[Dataset records]
· · · ·
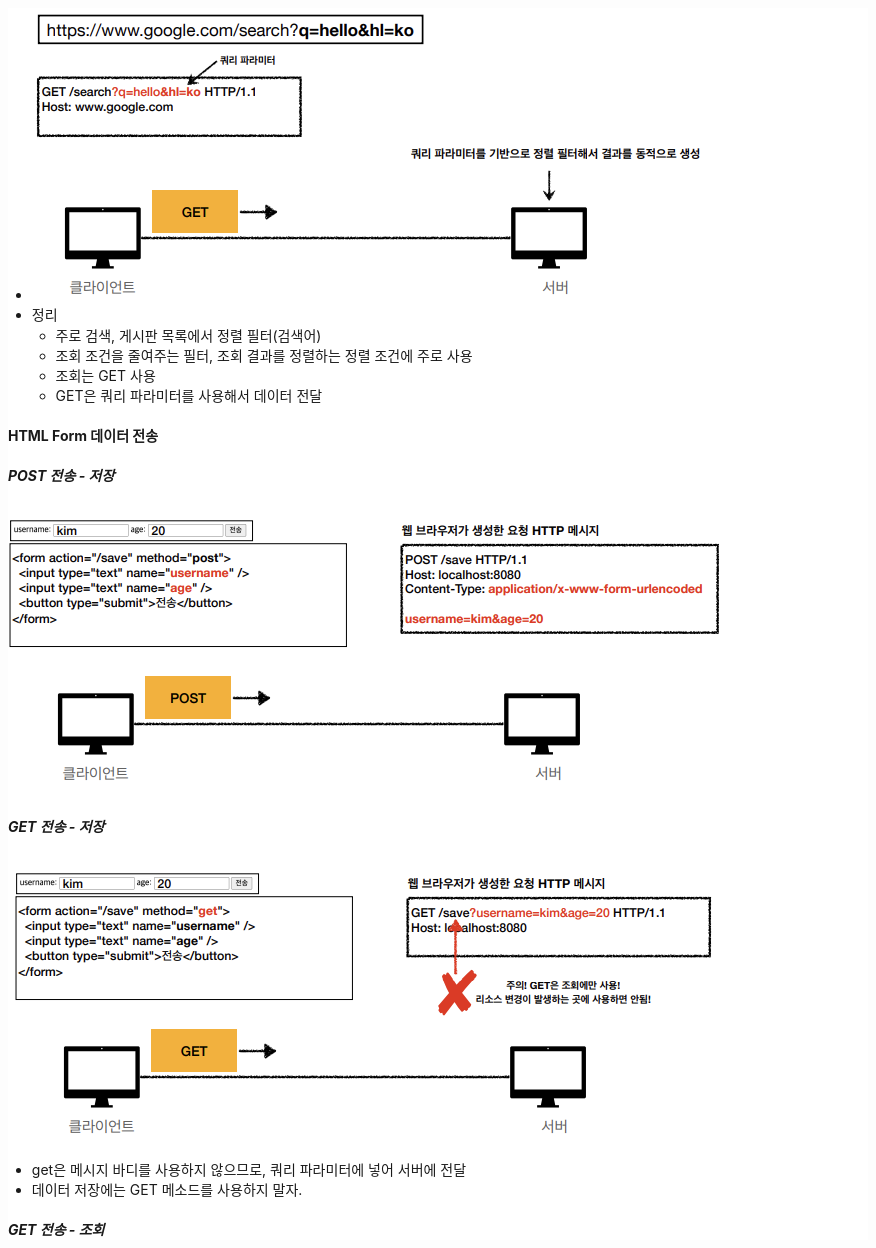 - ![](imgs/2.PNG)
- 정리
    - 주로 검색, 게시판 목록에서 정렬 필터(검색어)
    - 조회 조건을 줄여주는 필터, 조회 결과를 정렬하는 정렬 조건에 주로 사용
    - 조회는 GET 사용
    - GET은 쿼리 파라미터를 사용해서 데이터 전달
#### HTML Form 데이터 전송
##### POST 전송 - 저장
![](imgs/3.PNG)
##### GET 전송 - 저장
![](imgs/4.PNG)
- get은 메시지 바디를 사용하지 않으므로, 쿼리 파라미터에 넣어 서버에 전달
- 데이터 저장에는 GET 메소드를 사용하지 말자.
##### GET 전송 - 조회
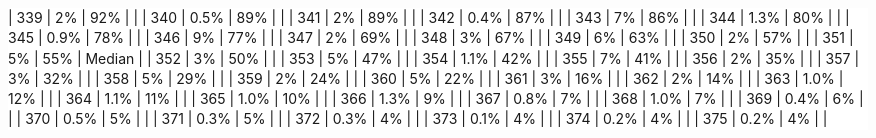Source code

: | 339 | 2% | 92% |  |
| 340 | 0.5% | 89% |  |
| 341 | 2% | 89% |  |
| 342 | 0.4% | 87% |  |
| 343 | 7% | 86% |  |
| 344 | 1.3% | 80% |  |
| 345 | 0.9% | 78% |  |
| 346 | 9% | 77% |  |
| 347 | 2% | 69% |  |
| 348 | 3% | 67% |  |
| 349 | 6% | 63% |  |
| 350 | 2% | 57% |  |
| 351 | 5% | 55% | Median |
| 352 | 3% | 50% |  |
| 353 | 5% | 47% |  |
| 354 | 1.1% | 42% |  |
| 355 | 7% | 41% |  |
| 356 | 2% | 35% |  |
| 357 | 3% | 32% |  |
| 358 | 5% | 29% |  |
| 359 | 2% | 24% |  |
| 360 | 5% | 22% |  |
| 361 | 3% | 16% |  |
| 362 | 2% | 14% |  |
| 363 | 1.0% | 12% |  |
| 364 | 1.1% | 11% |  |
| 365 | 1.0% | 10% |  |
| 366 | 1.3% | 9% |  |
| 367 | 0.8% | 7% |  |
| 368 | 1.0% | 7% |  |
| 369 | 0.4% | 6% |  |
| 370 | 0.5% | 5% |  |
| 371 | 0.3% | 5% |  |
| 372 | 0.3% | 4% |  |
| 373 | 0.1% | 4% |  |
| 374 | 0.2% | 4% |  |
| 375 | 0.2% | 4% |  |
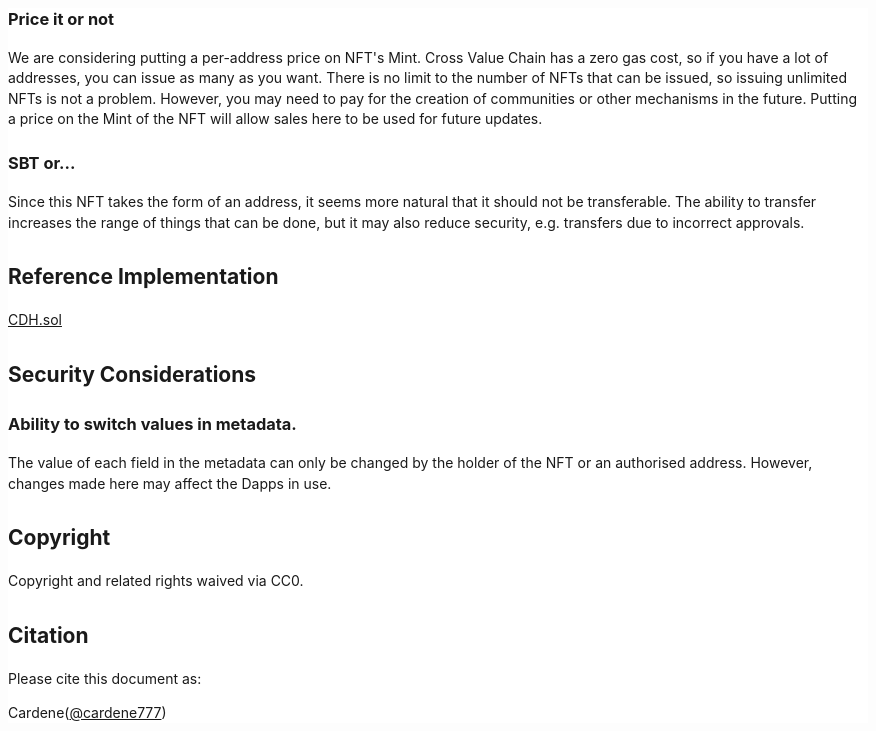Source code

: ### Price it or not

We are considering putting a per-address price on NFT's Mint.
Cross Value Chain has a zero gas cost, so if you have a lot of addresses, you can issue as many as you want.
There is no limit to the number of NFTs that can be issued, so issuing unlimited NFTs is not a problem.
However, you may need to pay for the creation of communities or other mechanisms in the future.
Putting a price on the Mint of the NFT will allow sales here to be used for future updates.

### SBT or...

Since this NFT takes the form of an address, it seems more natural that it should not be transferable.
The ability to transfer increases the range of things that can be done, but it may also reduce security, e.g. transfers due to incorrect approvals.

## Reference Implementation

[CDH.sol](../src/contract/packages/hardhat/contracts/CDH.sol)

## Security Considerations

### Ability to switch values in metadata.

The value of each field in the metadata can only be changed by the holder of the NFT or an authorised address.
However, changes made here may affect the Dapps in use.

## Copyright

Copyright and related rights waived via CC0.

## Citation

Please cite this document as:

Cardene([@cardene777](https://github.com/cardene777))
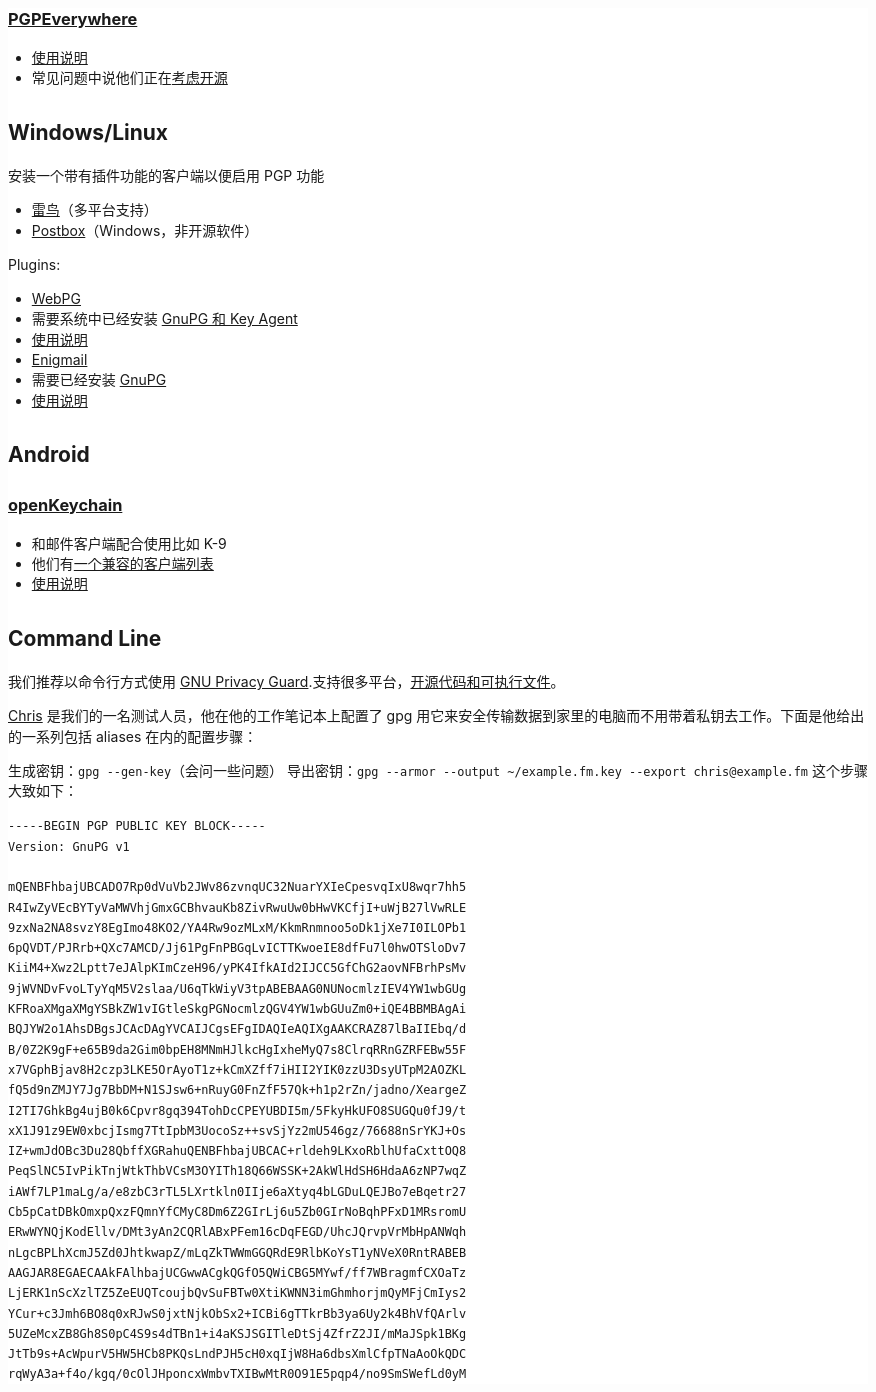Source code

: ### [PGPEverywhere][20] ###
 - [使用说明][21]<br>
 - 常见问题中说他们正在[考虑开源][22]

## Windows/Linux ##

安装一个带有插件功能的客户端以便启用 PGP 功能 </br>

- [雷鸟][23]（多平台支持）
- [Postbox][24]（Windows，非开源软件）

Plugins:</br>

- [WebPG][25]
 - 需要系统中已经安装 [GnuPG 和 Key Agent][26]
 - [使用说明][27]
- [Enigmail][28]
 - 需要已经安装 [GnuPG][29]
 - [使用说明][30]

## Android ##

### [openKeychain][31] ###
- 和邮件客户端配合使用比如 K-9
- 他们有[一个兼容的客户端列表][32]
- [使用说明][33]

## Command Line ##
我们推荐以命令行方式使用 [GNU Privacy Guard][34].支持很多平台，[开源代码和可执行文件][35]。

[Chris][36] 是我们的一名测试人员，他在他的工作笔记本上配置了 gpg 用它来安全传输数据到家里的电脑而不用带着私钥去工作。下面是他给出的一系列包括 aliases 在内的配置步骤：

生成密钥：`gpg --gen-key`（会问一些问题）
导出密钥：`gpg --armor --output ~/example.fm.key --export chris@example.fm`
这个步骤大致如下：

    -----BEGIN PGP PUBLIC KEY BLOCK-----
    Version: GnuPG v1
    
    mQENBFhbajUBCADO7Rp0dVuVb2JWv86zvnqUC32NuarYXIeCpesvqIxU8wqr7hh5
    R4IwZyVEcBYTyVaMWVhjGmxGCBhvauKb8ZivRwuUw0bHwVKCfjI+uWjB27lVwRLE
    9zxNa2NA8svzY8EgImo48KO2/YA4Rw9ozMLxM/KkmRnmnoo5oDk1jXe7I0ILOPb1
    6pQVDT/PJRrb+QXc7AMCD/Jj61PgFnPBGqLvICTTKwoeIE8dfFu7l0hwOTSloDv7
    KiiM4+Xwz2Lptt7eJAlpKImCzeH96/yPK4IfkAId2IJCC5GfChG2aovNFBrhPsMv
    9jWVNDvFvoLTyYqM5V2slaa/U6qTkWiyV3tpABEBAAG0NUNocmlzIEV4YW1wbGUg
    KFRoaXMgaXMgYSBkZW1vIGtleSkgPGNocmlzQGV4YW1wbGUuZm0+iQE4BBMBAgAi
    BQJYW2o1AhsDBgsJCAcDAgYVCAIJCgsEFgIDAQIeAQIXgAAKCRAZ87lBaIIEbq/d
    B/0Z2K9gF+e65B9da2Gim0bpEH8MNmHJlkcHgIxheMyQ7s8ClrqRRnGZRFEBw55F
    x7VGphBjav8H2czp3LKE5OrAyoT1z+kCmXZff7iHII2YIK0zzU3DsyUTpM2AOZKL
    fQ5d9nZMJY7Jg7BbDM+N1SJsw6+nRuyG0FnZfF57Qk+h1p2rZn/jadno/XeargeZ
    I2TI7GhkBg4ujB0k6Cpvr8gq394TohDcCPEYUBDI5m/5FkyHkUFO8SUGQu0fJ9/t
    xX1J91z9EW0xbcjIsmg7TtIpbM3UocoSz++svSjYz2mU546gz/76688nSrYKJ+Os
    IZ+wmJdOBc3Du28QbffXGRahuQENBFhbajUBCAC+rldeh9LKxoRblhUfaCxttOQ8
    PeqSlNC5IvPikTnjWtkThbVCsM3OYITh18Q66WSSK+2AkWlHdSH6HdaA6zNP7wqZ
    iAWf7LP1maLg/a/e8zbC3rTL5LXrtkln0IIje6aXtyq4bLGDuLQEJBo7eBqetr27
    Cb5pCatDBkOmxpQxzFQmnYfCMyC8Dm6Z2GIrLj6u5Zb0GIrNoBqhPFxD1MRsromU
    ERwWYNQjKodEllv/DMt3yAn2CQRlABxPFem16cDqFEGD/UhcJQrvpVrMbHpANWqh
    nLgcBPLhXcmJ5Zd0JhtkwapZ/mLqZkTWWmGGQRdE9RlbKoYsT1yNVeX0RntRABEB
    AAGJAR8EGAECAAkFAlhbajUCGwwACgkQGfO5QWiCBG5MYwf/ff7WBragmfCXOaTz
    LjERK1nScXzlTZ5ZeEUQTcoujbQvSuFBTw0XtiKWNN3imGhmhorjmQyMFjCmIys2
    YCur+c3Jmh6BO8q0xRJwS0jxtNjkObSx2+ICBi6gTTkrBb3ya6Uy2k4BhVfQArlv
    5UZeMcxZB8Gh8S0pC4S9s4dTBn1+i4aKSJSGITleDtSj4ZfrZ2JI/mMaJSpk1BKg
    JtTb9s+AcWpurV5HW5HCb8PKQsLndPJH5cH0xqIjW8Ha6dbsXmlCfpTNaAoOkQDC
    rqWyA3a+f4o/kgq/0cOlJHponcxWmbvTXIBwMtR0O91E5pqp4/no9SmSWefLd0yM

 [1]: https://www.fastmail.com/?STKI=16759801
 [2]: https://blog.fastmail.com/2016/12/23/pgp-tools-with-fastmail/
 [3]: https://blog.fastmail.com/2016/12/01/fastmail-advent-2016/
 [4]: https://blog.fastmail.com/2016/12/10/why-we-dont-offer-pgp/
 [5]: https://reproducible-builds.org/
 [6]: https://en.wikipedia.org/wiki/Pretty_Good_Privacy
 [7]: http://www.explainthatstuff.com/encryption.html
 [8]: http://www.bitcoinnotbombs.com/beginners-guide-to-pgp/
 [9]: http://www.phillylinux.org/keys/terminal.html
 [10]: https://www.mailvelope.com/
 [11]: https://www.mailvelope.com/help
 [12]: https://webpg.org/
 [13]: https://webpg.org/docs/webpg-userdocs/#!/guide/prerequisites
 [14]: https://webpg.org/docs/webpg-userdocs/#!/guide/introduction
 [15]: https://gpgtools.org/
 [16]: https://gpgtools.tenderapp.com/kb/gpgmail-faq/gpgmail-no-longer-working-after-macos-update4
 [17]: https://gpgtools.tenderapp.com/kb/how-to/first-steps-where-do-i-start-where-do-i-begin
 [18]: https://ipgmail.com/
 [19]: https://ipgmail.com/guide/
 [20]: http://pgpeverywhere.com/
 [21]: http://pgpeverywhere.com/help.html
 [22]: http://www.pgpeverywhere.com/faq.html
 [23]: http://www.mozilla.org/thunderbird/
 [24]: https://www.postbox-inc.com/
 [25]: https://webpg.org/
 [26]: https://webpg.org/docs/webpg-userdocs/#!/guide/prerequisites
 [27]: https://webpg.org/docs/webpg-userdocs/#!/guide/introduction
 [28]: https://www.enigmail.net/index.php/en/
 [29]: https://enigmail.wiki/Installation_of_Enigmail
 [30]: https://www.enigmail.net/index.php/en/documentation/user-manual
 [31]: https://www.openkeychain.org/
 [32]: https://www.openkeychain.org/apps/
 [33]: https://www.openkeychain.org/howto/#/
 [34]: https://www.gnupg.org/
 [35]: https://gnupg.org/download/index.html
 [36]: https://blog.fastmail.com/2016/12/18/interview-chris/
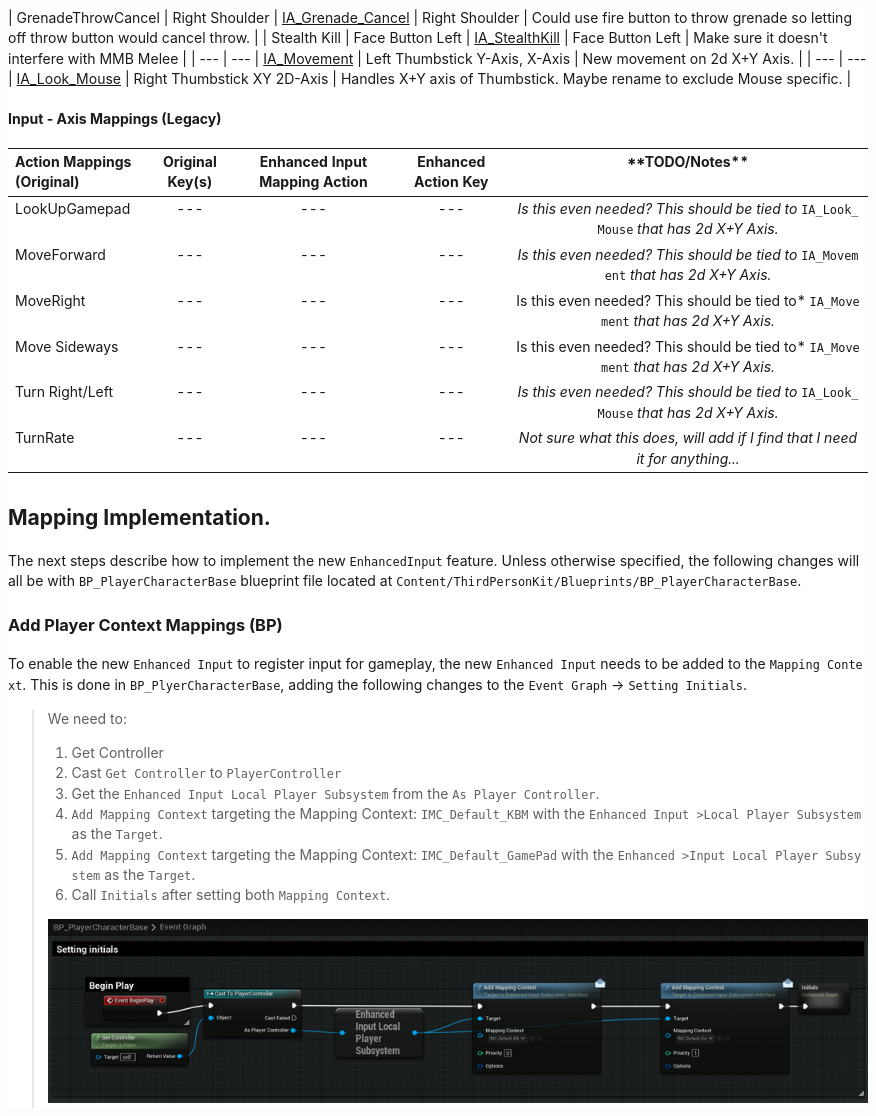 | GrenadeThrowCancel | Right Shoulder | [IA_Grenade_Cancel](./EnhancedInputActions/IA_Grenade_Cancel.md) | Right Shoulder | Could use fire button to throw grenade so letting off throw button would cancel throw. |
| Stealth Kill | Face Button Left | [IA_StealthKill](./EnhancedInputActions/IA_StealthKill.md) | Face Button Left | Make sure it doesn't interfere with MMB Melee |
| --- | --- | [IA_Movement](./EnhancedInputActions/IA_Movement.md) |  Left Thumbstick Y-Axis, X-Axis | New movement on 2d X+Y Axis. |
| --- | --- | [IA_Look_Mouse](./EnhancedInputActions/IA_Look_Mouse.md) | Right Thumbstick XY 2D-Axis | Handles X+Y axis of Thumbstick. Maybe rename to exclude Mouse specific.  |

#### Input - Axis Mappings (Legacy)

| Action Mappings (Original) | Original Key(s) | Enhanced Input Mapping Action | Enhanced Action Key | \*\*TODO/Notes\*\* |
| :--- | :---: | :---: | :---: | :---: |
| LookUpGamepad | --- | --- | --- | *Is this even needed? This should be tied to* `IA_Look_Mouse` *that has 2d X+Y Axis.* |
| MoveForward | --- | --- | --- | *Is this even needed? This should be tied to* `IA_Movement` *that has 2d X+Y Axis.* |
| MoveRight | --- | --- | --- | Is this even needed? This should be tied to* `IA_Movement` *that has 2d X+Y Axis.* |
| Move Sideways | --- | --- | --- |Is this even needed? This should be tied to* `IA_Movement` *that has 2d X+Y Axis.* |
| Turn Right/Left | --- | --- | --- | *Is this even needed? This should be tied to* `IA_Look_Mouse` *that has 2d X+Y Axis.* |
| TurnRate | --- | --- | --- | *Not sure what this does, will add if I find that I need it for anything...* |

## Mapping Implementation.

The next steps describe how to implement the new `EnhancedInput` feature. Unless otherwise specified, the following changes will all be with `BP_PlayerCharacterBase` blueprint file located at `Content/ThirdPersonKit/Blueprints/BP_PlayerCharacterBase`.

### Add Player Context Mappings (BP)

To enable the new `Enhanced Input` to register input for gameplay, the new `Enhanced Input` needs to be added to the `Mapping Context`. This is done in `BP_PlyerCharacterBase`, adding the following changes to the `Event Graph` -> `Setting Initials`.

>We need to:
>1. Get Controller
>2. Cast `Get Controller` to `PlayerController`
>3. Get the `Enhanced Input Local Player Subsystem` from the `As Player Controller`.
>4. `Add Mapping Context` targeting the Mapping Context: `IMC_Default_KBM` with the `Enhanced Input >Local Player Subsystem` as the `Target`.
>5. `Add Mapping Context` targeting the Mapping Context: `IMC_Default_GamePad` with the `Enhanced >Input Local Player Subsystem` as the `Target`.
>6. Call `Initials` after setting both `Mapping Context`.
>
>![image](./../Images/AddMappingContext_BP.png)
· · · ·
### Work required
Rewrite the material starting at the line that contains "## Mapping Implementation." and ending with the line that contains "To enable the", replacing "gameplay" with "play" and leaving all else unchanged. Return only those lines.

### Answer to the exercise
## Mapping Implementation.

The next steps describe how to implement the new `EnhancedInput` feature. Unless otherwise specified, the following changes will all be with `BP_PlayerCharacterBase` blueprint file located at `Content/ThirdPersonKit/Blueprints/BP_PlayerCharacterBase`.

### Add Player Context Mappings (BP)

To enable the new `Enhanced Input` to register input for play, the new `Enhanced Input` needs to be added to the `Mapping Context`. This is done in `BP_PlyerCharacterBase`, adding the following changes to the `Event Graph` -> `Setting Initials`.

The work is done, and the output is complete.